A recent appellate argument may lead the way for new civil liabilities across the nation for people who text drivers they know to be on the road at the time they send their text. Two injured motorcyclists attempted to sue the girlfriend of a driver who sent him the distracting text at the time of the accident. Both motorcyclists lost a leg, and sued the driver and the driver's girlfriend for damages. The trial court threw out the claim against the texting girlfriend, but the injured motorcyclists appealed. The panel of judges appeared to take an interest in oral arguments that hold the texter accountable for sending texts that can distract the driver.

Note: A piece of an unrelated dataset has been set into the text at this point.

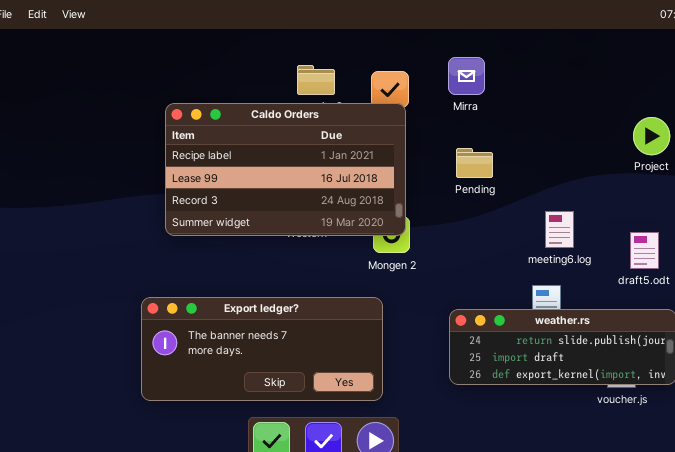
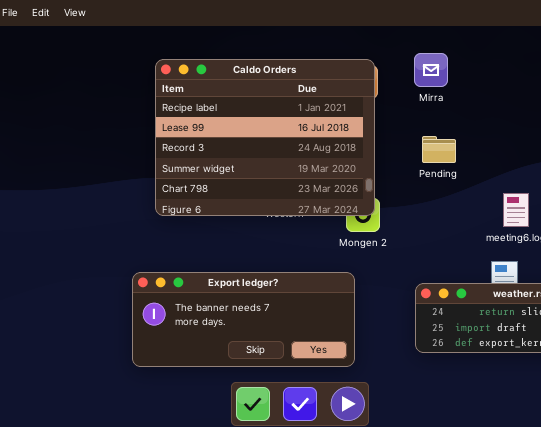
Caldo Orders: [165,103,406,236] -> [155,59,375,216], resized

An injured party in North Carolina can pursue civil action against any negligent party to recover damages. To succeed in a claim of negligence, the injured party must "allege the existence of a legal duty or standard of care owed to the plaintiff by the defendant, breach of that duty, and a casual relationship between the breach of duty and certain actual injury or loss sustained by the plaintiff." Sterner v. Penn, 159 N.C. App. 626, 629, 583 S.E.2d 670, 673 (2003). The aforementioned appellate argument may create the framework for a new civil duty to be applied to those who send text messages to colleagues, family, and friends. This means that texters would also be responsible to people injured by distracted drivers on the road.
If North Carolina chooses to hold those who text accountable, the injured party may have to show the following to succeed in an action against the texter: that the texter knew the driver was driving at the time they sent the text, that the texter knew the driver checks text messages while driving, and that this distraction resulted in the injury-causing accident. Proof may be necessary to show the relationship between the texter and the driver if there was not an explicit discussion documenting that the texter knew the driver was about to be on the road.
Currently there is no such duty imposed upon texters in North Carolina, but the outcome of the appellate decision in New Jersey may open the door for those injured in North Carolina to pursue claims against those who cause the driver to be distracted. At the least, North Carolina drivers still have a duty to not drive while impaired or distracted. Drivers can be held accountable for compensatory damages if they injure others while driving negligently.